Dataset excerpts
__________

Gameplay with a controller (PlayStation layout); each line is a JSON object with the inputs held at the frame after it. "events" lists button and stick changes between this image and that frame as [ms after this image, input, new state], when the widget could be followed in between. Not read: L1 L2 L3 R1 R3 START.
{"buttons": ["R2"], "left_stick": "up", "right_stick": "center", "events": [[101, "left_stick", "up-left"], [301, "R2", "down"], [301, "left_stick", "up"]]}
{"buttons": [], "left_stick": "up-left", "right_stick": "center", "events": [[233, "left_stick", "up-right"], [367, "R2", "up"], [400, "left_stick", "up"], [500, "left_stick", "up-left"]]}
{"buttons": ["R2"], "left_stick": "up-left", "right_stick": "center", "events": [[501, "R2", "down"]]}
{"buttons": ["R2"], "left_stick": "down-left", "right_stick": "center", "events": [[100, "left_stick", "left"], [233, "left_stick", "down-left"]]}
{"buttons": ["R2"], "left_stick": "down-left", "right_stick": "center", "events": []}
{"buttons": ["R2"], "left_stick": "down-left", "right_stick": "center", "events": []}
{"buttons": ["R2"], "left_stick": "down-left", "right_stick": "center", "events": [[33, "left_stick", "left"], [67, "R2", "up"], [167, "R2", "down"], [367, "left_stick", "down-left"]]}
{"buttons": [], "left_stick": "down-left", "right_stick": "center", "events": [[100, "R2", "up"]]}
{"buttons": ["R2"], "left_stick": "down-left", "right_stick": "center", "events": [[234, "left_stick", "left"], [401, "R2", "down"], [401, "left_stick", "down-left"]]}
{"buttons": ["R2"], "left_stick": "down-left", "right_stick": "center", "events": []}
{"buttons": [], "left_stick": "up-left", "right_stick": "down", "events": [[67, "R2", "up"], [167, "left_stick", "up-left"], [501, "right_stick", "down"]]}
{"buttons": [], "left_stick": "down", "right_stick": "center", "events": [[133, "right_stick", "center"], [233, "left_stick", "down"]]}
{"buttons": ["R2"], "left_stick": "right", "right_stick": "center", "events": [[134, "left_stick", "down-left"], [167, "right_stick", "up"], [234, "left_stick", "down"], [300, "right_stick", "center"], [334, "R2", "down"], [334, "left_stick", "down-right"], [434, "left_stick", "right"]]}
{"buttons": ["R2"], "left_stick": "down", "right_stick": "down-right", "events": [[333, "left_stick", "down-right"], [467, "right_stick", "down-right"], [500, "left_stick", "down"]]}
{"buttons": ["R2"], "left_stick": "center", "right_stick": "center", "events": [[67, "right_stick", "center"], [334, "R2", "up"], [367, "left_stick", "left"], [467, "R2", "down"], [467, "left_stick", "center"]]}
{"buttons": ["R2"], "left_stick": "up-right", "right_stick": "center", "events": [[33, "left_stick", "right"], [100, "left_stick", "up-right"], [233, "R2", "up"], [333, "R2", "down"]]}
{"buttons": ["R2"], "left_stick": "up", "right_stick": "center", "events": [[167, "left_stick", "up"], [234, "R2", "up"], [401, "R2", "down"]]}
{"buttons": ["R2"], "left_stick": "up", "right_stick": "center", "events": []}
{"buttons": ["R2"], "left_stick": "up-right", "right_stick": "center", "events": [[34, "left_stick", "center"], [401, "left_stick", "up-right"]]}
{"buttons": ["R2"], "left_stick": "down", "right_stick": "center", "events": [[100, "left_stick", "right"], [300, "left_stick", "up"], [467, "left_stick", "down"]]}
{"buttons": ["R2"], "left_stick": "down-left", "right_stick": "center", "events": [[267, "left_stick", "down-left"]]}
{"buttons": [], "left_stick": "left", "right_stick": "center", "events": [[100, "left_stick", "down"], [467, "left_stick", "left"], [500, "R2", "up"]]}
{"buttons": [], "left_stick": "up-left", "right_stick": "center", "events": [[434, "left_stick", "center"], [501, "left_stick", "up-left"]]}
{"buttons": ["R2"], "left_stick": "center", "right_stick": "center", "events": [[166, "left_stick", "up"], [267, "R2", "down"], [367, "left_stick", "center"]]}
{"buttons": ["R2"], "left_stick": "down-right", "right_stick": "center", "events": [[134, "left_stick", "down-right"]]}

__________

Reproduce all of the records precisely. No word may differ.

Task result
Gameplay with a controller (PlayStation layout); each line is a JSON object with the inputs held at the frame after it. "events" lists button and stick changes between this image and that frame as [ms after this image, input, new state], when the widget could be followed in between. Not read: L1 L2 L3 R1 R3 START.
{"buttons": ["R2"], "left_stick": "up", "right_stick": "center", "events": [[101, "left_stick", "up-left"], [301, "R2", "down"], [301, "left_stick", "up"]]}
{"buttons": [], "left_stick": "up-left", "right_stick": "center", "events": [[233, "left_stick", "up-right"], [367, "R2", "up"], [400, "left_stick", "up"], [500, "left_stick", "up-left"]]}
{"buttons": ["R2"], "left_stick": "up-left", "right_stick": "center", "events": [[501, "R2", "down"]]}
{"buttons": ["R2"], "left_stick": "down-left", "right_stick": "center", "events": [[100, "left_stick", "left"], [233, "left_stick", "down-left"]]}
{"buttons": ["R2"], "left_stick": "down-left", "right_stick": "center", "events": []}
{"buttons": ["R2"], "left_stick": "down-left", "right_stick": "center", "events": []}
{"buttons": ["R2"], "left_stick": "down-left", "right_stick": "center", "events": [[33, "left_stick", "left"], [67, "R2", "up"], [167, "R2", "down"], [367, "left_stick", "down-left"]]}
{"buttons": [], "left_stick": "down-left", "right_stick": "center", "events": [[100, "R2", "up"]]}
{"buttons": ["R2"], "left_stick": "down-left", "right_stick": "center", "events": [[234, "left_stick", "left"], [401, "R2", "down"], [401, "left_stick", "down-left"]]}
{"buttons": ["R2"], "left_stick": "down-left", "right_stick": "center", "events": []}
{"buttons": [], "left_stick": "up-left", "right_stick": "down", "events": [[67, "R2", "up"], [167, "left_stick", "up-left"], [501, "right_stick", "down"]]}
{"buttons": [], "left_stick": "down", "right_stick": "center", "events": [[133, "right_stick", "center"], [233, "left_stick", "down"]]}
{"buttons": ["R2"], "left_stick": "right", "right_stick": "center", "events": [[134, "left_stick", "down-left"], [167, "right_stick", "up"], [234, "left_stick", "down"], [300, "right_stick", "center"], [334, "R2", "down"], [334, "left_stick", "down-right"], [434, "left_stick", "right"]]}
{"buttons": ["R2"], "left_stick": "down", "right_stick": "down-right", "events": [[333, "left_stick", "down-right"], [467, "right_stick", "down-right"], [500, "left_stick", "down"]]}
{"buttons": ["R2"], "left_stick": "center", "right_stick": "center", "events": [[67, "right_stick", "center"], [334, "R2", "up"], [367, "left_stick", "left"], [467, "R2", "down"], [467, "left_stick", "center"]]}
{"buttons": ["R2"], "left_stick": "up-right", "right_stick": "center", "events": [[33, "left_stick", "right"], [100, "left_stick", "up-right"], [233, "R2", "up"], [333, "R2", "down"]]}
{"buttons": ["R2"], "left_stick": "up", "right_stick": "center", "events": [[167, "left_stick", "up"], [234, "R2", "up"], [401, "R2", "down"]]}
{"buttons": ["R2"], "left_stick": "up", "right_stick": "center", "events": []}
{"buttons": ["R2"], "left_stick": "up-right", "right_stick": "center", "events": [[34, "left_stick", "center"], [401, "left_stick", "up-right"]]}
{"buttons": ["R2"], "left_stick": "down", "right_stick": "center", "events": [[100, "left_stick", "right"], [300, "left_stick", "up"], [467, "left_stick", "down"]]}
{"buttons": ["R2"], "left_stick": "down-left", "right_stick": "center", "events": [[267, "left_stick", "down-left"]]}
{"buttons": [], "left_stick": "left", "right_stick": "center", "events": [[100, "left_stick", "down"], [467, "left_stick", "left"], [500, "R2", "up"]]}
{"buttons": [], "left_stick": "up-left", "right_stick": "center", "events": [[434, "left_stick", "center"], [501, "left_stick", "up-left"]]}
{"buttons": ["R2"], "left_stick": "center", "right_stick": "center", "events": [[166, "left_stick", "up"], [267, "R2", "down"], [367, "left_stick", "center"]]}
{"buttons": ["R2"], "left_stick": "down-right", "right_stick": "center", "events": [[134, "left_stick", "down-right"]]}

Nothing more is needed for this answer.